Heineken will make a mandatory general offer at the same price for all of the remaining shares of APB, once a final agreement with F&N’s shareholders has been reached, according to the statement. Heineken does not know yet when F&N’s Extraordinary General Meeting will take place.

Thai media say that the privatisation of APB will land Heineken with 24 breweries in 14 countries, including Singapore, China, Indonesia, Vietnam and Mongolia.

It will also raise Asia’s contribution to Heineken’s EBIT to 15 percent from currently 6 percent and finally free Heineken from the shackles imposed under the joint venture agreement.

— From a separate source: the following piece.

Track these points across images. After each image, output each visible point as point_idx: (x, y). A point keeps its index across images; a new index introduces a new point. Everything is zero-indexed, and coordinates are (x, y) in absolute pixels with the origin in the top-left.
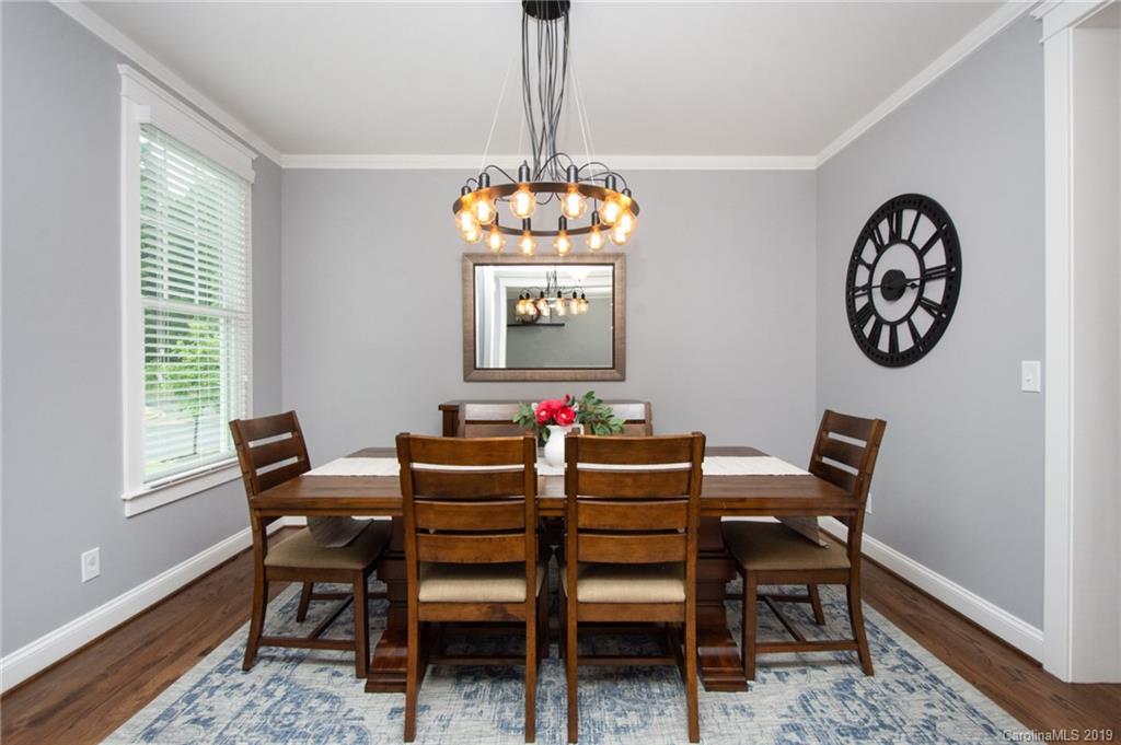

It’s an open secret that Heineken has long wanted to grow its Asian business at a faster pace, especially in the world’s biggest beer market, China, than the Singaporeans were prepared to.

However, the deal still depends on how Thai Beverage will vote. Thai Beverage has since built its stake in F&N to 24.1 percent. Together with Japan’s brewer Kirin, which owns 14.9 percent in F&N, the two together hold almost 40 percent of F&N’s shares.

Bear in mind that, once APB is sold to Heineken, all that’s left of F&N will be its property portfolio and its dairy and soft drink business.

We at BRAUWELT International do not believe that Thai Beverage and Kirin acquired stakes in F&N on the off-chance that Heineken eventually would buy them out. To both of them, F&N and APB respectively are strategic investments.

Still, Kirin might be interested in going after F&N’s dairy and soft drinks business, maker of sports drink 100Plus and Farmhouse-branded milk, which may be worth as much as USD 3 billion, insiders say. The business is held under F&N Foods and Kuala Lumpur-listed Fraser & Neave Holdings Bhd, known as FNH.

As things stand, Heineken may succeed in clinching this deal but don’t bet on it yet.